• _Instruções da tarefa_
Transcreva do trecho sobre o Museu Casa Carlos Gardel a parte de "MUSEU CASA CARLOS GARDEL: Herança" a "Tango e Gardel.", mudando "turista" para "visitante".

MUSEU CASA CARLOS GARDEL: Herança sem lugar – Parte II

Não sinto menos do que indignação quando um turista observa: “como não há um museu de tango?!!!”. … Infelizmente, não existe um museu onde esta importante herança nacional seja exibida, uma paixão que abrange o mundo inteiro e tem sua origem na Argentina: Tango e Gardel.

Conheceremos neste post a história do MUSEU CASA CARLOS GARDEL, suas restaurações controversas e o colecionador Walter Santoro, que possui a maior coleção de objetos de Carlos Gardel e ainda aguarda um local onde eles possam ser expostos.

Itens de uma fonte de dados
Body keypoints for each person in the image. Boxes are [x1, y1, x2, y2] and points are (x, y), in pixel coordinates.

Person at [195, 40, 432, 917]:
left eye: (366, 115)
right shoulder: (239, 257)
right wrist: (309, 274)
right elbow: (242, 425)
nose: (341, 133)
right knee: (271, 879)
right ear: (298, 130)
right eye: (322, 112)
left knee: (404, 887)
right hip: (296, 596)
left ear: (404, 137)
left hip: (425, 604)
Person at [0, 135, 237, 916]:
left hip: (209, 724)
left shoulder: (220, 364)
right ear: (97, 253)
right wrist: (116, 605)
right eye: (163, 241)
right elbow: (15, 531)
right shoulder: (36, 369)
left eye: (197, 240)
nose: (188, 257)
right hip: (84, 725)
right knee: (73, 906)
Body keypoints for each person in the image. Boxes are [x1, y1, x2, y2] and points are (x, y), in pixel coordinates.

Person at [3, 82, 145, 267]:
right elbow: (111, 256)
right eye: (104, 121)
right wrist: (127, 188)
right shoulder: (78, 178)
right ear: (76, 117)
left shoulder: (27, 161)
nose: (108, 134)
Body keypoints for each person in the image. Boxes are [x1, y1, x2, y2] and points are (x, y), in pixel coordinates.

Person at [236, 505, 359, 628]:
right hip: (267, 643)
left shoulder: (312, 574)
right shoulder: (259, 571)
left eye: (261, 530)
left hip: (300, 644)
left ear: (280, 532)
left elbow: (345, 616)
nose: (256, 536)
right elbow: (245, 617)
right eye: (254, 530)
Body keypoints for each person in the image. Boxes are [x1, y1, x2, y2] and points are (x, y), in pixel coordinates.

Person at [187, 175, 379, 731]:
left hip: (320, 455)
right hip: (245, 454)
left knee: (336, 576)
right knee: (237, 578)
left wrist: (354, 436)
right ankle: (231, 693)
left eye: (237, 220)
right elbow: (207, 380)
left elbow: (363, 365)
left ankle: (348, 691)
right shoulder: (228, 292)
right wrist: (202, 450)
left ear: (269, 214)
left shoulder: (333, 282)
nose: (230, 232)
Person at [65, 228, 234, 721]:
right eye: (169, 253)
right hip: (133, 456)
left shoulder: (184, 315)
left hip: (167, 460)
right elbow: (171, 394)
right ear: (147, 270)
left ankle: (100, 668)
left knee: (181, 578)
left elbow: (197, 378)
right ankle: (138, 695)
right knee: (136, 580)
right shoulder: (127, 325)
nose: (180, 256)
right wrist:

• _Resposta ao problema_
MUSEU CASA CARLOS GARDEL: Herança sem lugar – Parte II

Não sinto menos do que indignação quando um visitante observa: “como não há um museu de tango?!!!”. … Infelizmente, não existe um museu onde esta importante herança nacional seja exibida, uma paixão que abrange o mundo inteiro e tem sua origem na Argentina: Tango e Gardel.